• Work instruction: Among the lines below, tally those holding the string "that" and give the total only.

• Given records:
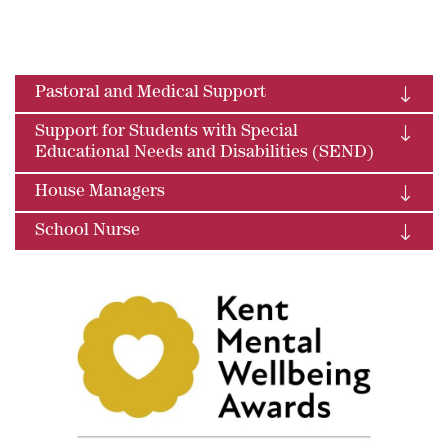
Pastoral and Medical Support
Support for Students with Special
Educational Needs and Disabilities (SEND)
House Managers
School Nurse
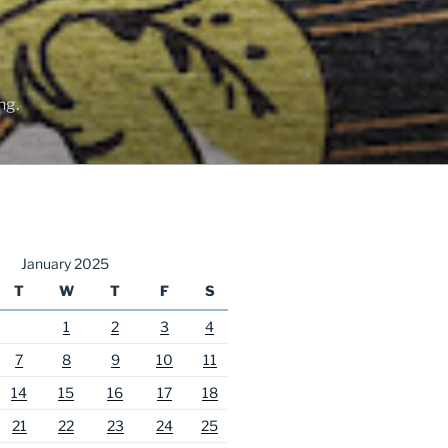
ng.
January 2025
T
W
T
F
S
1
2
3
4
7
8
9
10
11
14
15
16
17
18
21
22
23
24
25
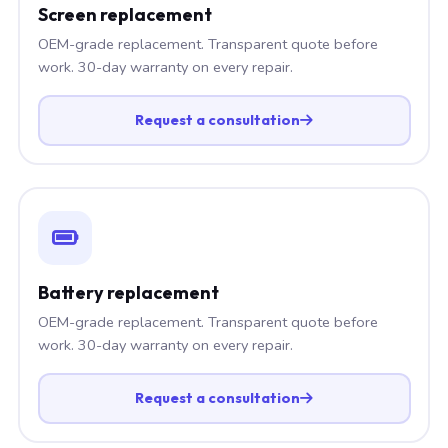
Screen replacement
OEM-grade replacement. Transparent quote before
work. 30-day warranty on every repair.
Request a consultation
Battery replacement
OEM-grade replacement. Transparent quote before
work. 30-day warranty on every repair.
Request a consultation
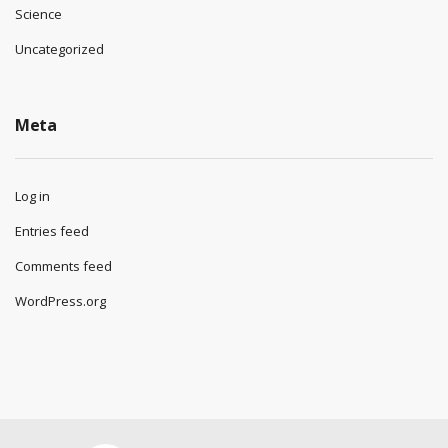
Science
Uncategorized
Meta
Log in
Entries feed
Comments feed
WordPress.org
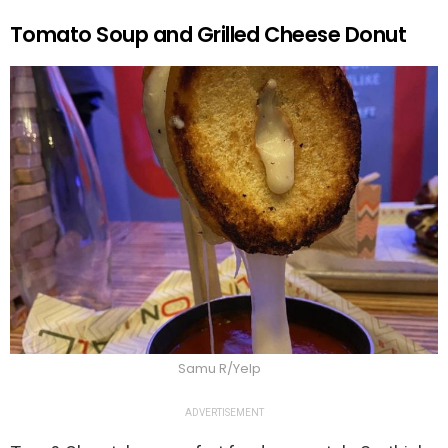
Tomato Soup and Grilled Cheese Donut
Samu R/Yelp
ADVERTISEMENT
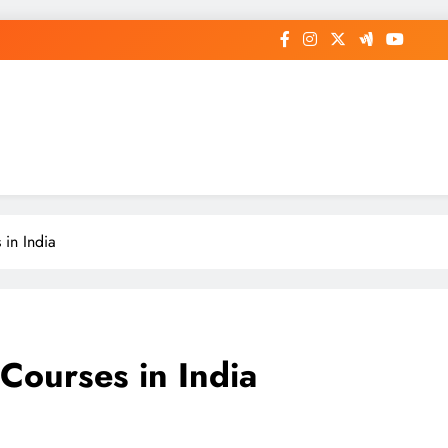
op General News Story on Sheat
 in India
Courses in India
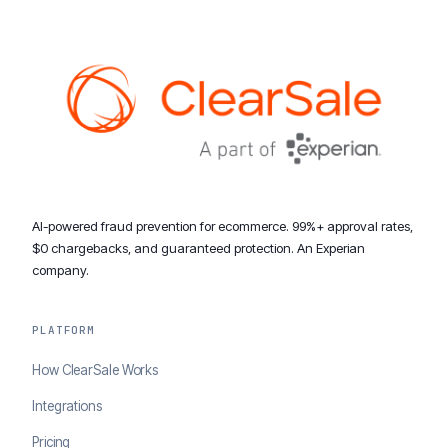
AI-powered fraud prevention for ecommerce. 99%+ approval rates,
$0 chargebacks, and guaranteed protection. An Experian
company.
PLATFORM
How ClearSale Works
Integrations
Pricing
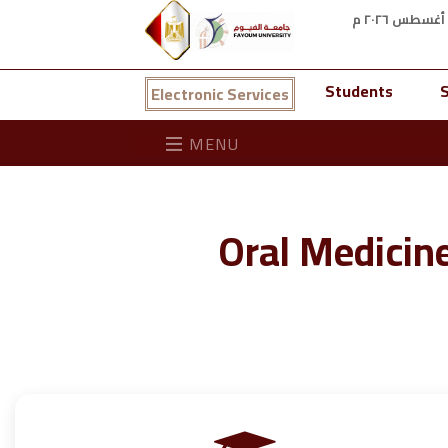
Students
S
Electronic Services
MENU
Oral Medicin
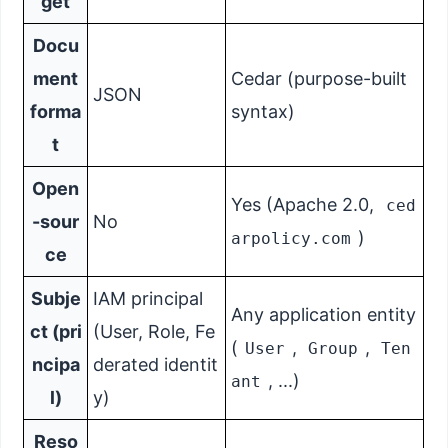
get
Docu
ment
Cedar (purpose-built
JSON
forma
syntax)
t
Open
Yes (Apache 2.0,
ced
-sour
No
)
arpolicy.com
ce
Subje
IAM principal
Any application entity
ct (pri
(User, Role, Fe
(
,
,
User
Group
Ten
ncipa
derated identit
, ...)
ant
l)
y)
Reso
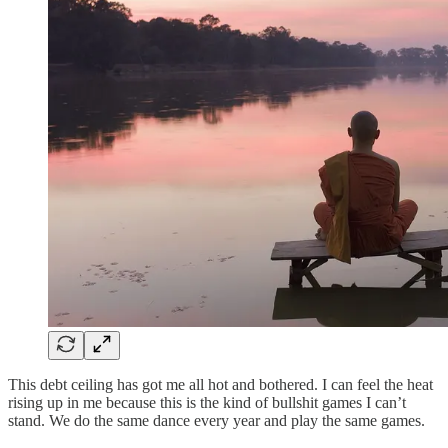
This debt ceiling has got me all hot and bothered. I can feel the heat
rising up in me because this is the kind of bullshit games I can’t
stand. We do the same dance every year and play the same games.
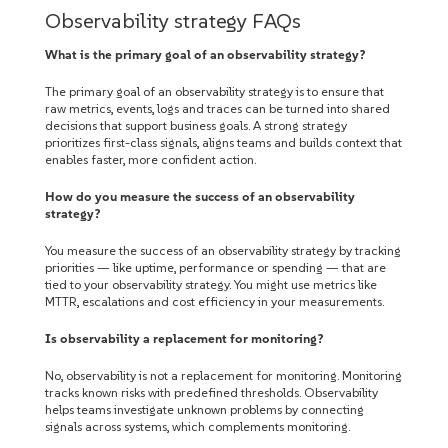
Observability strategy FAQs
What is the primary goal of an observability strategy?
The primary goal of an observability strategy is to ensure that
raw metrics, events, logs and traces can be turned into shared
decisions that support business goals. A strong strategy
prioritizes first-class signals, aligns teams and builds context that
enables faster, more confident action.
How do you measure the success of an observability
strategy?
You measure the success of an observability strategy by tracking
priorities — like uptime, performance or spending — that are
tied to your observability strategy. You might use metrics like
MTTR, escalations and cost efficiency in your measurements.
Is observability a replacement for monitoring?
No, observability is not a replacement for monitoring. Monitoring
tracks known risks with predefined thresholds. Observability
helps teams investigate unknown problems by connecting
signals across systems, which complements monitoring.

• Output for this exercise: 4